La Gazette de la grande ile

Hery Rajaonarimampianina: Quinze fois en une minute !

Publié le 20 décembre 2017

Quel est le mot ou expression prononcé quinze fois en une minute par Hery Rajaonarimampianina ? Lors de son discours de Mahaboboka (district de Sakaraha) où il a inauguré des panneaux solaires, voici la réponse : « filoham-pirenena », c’est-à-dire chef de l’Etat. D’entrée de jeu en effet, l’homme a vanté ses mérites personnels dans des énumérations comme : « Le chef de l’Etat se désole quand vous êtes confrontés à une vie difficile, le chef de l’Etat vient vous écouter etc. ». De toute évidence, Hery Rajaonarimampianina connaît les subtilités de l’art oratoire et utilise la narration à la troisième personne, plutôt que le « je » ou le « nous ». De cette manière, il prend ses distances, fournit un point de vue extérieur et ses affirmations deviennent plus crédibles. Effectivement, on croît plus volontiers le spectateur qui rapporte un fait que l’acteur qui a tendance à enjoliver.

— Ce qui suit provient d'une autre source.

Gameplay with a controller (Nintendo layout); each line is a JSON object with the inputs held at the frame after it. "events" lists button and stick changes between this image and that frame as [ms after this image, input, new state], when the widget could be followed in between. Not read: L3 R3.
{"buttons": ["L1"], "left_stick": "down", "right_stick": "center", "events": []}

On a affaire en tout cas à un chef d’Etat particulièrement attaché à son poste, même s’il n’en fait pas le meilleur usage. Pour cette raison, il est le premier chef d’Etat à modifier l’article de la Constitution sur la démission du président en place qui se porte candidat à la présidentielle. Cette disposition a été insérée dans la Constitution de 1993, après la chute de la Révolution socialiste, pour que le candidat d’Etat n’exploite pas son pouvoir pour influencer le vote. Hery Rajaonarimampianina est le premier à vouloir annuler cet acquis du « processus démocratique ». L’homme veut par exemple que dès le lendemain du second tour, le chef d’Etat qui a démissionné retrouve son poste. De cette façon, il peut agir sur l’administration ou les instances de la Ceni qui collectent les résultats. Il peut aussi peser sur la Hcc qui proclame les résultats officiels, d’autant que cette instance est présidée par son ami intime. Il peut enfin donner des ordres à l’Armée, dirigée par un autre ami intime, de réprimer les manifs qui contestent les résultats, et conduire  personnellement les opérations visant à étouffer ces mouvements. Notons en effet que si c’est le président du Sénat qui le remplace jusqu’à l’investiture, l’Armée refusera (comme sous la transition) de servir un chef d’Etat intérimaire qui n’a pas été élu. Hery Rajaonarimampianina veut certainement superviser directement la répression, comme il l’a fait en quatre ans contre les rassemblements de l’opposition dans la capitale. Bref, un homme qui voue une telle passion pour son poste ne le lâchera pas facilement, et usera de tous les moyens même contraires à la démocratie pour le conserver.